╭─ Excerpt

Interpreting the differences between exchange-traded funds (ETFs), exchange-traded products (ETPs), exchange-traded commodities (ETCs) and exchange-traded notes (ETNs) is necessary, but the regulator's approach to naming conventions may cause further confusion.
"The regulator has been making life a little more complex around naming definitions," ETF Consulting managing director Tim Bradbury told InvestorDaily.
"You don't want to make it so prescriptive and complicated that everyone gets confused."
In June this year, ASIC told InvestorDaily that it was managing the risk of investor confusion by ensuring that structured products were not called ETFs.
"They are required to be labelled as structured products so as to avoid investor confusion and so you know what you are buying. However, issuers often also use names such as ETNs, ETCs, exchange-traded international securities or trackers," an ASIC spokesperson said at the time.
Advisers were still uncertain about the categorisation and differences between ETFs as they currently stand, Bradbury said.
"Contrary to the Australian Stock Exchange and my view, the regulator's view is that if you're an ETF, you're a passive index tracking vehicle and largely physically backed. If you're not, you're something else," he said.
"So they want to call actively managed ETFs a managed fund.
"That gets complicated where you have an active ETF that's repricing every few minutes with market makers and then AQUA 2 comes along and you have managed funds that don't reprice intraday. That's really confusing."
In addition, if existing ETFs in the market also need to be renamed, it would add further confusion, Bradbury said.
"The regulator is trying to get ahead of the growth because they assume the market is going to get bigger, so they've looked overseas to learn what's happened there and trying to apply [safeguards] to Australia, which makes sense but you don't want to make it so complex that everybody gets confused," he said.
Furthermore, the term ETF would probably be used less going forward.
"The term exchange-traded product (ETP) is going to be used a little more. Under ETP you're going to hang ETFs, which are the physical funds, then you're going to have managed funds and structured products, Bradbury said.
The term actively managed ETF "probably will never see the light of day in Australia" or it may take some years, he said.
ETF Consulting recently launched its best practice ETF education program, which will include a module on the ETP market that explains how ETFs, ETCs, ETNs et cetera differ from one another.
The online program was continuing professional development-accredited by the FPA and could enable licensees and dealer groups to customise their own ETF accreditation program.
Bradbury said the majority of education provided by ETF issuers was still largely paper-based.

╰─
╭─ Provided information

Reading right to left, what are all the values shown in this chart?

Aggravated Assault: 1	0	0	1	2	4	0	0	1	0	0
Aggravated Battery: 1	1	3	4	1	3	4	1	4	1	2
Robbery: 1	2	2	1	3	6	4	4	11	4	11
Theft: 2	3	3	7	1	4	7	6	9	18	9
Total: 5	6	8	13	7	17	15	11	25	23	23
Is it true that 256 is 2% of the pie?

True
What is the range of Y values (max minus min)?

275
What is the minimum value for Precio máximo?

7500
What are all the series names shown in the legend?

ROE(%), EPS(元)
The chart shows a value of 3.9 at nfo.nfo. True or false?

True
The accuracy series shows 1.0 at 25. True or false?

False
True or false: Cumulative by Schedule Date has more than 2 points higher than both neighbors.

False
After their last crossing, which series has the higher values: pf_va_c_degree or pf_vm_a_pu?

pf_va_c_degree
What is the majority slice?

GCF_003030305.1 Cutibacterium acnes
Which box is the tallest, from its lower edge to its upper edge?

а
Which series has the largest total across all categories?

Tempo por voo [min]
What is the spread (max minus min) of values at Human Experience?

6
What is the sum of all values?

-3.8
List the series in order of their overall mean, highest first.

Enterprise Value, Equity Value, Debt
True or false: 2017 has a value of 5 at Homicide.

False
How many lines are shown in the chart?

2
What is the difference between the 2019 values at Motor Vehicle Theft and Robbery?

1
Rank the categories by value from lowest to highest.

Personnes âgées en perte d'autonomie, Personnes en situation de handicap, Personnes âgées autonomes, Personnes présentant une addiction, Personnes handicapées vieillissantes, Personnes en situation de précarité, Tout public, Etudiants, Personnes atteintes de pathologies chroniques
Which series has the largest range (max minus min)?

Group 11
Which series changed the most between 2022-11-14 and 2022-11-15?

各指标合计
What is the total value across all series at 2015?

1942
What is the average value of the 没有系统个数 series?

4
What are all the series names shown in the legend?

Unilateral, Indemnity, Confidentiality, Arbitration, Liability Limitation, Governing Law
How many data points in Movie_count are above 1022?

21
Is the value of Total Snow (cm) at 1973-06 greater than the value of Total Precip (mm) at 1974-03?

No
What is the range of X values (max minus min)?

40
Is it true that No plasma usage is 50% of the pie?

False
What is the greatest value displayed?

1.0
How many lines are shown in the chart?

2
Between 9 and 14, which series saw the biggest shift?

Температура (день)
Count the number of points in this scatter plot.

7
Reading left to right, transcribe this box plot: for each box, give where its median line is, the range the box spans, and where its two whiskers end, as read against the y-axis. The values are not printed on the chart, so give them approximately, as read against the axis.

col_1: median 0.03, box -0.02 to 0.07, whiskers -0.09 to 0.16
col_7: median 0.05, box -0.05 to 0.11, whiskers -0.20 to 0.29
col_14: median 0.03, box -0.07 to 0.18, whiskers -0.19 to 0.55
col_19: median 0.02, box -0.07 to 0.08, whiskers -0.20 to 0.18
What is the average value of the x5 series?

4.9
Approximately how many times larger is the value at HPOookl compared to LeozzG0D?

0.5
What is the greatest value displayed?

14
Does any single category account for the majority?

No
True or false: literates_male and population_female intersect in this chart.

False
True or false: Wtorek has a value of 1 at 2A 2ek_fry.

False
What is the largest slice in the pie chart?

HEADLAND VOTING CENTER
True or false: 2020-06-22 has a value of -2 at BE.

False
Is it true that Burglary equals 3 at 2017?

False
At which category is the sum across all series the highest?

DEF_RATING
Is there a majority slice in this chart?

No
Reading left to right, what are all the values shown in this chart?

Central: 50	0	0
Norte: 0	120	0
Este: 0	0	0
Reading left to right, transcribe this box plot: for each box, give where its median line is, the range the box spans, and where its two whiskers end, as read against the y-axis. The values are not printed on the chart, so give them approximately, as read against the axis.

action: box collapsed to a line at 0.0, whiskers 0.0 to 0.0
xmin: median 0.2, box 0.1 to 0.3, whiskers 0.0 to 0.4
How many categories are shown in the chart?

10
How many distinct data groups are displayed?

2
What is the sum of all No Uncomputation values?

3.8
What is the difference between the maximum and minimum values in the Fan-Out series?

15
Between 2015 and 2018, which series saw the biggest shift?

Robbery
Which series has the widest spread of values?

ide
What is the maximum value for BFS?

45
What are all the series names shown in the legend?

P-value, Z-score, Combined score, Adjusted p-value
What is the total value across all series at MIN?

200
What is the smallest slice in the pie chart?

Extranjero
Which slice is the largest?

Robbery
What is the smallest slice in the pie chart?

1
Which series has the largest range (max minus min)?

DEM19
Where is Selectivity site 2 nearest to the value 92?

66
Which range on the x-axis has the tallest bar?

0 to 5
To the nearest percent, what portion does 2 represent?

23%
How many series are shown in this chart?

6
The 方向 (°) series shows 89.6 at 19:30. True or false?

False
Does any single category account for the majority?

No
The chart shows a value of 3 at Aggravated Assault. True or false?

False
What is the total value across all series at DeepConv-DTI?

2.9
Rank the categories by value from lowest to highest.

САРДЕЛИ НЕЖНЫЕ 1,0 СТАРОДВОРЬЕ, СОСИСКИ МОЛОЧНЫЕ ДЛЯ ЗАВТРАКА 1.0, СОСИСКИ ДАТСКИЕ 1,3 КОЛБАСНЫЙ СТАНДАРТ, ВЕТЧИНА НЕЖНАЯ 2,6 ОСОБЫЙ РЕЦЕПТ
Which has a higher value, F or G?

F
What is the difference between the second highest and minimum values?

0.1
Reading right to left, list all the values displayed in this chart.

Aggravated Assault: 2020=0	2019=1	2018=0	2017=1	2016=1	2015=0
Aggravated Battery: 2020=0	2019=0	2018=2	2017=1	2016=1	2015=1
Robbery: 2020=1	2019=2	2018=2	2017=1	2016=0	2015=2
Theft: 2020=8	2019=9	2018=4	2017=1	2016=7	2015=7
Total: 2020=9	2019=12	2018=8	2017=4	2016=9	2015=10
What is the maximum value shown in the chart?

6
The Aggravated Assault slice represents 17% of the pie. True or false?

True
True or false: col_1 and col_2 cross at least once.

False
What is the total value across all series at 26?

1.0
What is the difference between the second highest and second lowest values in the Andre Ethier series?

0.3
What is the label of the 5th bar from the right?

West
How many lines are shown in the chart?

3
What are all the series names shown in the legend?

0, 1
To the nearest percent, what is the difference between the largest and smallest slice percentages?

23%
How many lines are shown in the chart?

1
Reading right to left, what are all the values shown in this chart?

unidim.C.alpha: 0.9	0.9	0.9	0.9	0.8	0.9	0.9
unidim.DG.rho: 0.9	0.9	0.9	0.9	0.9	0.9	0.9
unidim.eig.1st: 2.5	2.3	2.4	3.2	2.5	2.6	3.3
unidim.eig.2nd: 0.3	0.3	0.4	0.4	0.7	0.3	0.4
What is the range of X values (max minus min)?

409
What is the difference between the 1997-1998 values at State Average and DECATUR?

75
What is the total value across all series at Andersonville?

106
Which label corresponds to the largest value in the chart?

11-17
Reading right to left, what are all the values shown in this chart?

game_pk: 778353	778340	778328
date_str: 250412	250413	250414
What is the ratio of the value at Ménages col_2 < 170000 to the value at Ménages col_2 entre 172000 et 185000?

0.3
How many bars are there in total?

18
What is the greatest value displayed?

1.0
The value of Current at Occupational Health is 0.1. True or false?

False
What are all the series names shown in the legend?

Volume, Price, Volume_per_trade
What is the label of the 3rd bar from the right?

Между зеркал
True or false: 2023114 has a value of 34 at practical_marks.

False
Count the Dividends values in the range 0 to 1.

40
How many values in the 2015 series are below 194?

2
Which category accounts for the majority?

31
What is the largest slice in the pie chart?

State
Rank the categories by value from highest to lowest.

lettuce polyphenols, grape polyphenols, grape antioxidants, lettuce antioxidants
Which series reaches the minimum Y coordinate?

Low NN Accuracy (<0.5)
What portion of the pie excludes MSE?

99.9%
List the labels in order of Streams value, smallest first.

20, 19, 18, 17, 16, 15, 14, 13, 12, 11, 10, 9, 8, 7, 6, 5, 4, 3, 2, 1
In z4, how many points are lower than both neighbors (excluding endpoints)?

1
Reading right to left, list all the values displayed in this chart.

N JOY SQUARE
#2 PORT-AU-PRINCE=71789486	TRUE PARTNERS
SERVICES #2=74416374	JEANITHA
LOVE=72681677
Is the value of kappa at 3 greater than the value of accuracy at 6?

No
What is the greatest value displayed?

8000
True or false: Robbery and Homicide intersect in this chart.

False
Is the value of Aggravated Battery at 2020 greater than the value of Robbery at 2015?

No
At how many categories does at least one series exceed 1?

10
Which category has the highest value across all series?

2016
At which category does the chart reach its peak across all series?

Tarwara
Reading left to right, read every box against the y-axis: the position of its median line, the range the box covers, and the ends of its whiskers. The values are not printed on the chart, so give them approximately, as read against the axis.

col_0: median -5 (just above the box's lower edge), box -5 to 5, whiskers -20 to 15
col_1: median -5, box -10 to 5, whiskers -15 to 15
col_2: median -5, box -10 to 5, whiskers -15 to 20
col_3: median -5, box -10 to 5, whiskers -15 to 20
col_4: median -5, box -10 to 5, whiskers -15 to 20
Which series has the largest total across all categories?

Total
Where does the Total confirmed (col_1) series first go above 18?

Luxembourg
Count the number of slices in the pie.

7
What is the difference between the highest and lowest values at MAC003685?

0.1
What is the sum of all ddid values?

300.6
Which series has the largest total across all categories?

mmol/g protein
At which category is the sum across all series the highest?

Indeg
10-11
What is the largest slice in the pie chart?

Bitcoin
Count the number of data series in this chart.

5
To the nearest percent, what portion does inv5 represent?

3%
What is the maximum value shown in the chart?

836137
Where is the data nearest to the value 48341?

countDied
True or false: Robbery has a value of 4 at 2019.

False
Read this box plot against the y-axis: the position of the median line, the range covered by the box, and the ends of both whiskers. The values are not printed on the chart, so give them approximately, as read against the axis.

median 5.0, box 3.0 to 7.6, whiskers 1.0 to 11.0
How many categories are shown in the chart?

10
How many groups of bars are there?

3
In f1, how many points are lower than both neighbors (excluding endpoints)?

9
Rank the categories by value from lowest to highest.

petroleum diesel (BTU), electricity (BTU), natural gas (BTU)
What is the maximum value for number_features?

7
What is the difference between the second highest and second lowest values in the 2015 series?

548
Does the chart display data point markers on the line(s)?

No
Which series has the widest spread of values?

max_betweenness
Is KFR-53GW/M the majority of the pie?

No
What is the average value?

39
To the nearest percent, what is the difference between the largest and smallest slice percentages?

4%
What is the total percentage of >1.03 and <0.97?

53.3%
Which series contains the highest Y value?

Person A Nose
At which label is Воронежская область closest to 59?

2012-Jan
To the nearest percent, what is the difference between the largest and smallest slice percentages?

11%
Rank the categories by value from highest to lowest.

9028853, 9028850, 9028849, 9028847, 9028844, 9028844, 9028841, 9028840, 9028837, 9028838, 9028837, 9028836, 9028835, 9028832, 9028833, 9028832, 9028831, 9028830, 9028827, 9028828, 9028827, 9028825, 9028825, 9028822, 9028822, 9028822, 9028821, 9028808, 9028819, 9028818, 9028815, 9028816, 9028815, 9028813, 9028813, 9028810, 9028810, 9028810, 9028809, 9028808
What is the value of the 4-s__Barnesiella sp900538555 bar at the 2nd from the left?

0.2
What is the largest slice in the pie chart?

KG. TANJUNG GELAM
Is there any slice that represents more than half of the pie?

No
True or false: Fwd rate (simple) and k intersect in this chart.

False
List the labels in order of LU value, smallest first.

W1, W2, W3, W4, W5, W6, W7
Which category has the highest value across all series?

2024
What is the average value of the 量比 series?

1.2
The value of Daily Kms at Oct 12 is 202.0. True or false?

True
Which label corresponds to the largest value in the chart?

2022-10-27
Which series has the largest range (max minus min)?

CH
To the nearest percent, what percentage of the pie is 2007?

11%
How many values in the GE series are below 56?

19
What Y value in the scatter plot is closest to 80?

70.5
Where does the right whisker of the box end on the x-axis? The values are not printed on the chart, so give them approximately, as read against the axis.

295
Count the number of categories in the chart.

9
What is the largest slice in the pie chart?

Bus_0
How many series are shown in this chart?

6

╰─

• _Task A_:
Condense the paragraph of the article on ETF naming that begins "ETF Consulting recently launched" into a single shorter sentence, keeping its main facts.
• _Task B_:
Answer these questions using the article on ETF naming:
(i) Which body told InvestorDaily in June that it was managing the risk of investor confusion?
(ii) According to Bradbury, what does the regulator want to call actively managed ETFs?
(iii) Which body accredited the online program for continuing professional development?
• _Task C_:
Revise the part of the article on ETF naming that opens with the words containing "ETF Consulting recently" and closes with "from one another.", replacing "best practice" with "industry-leading".

• _Your solution A_:
ETF Consulting has launched a best practice ETF education program that includes a module on the ETP market, covering how ETFs, ETCs, ETNs and similar products differ.

• _Your solution B_:
(i) ASIC
(ii) A managed fund
(iii) The FPA

• _Your solution C_:
ETF Consulting recently launched its industry-leading ETF education program, which will include a module on the ETP market that explains how ETFs, ETCs, ETNs et cetera differ from one another.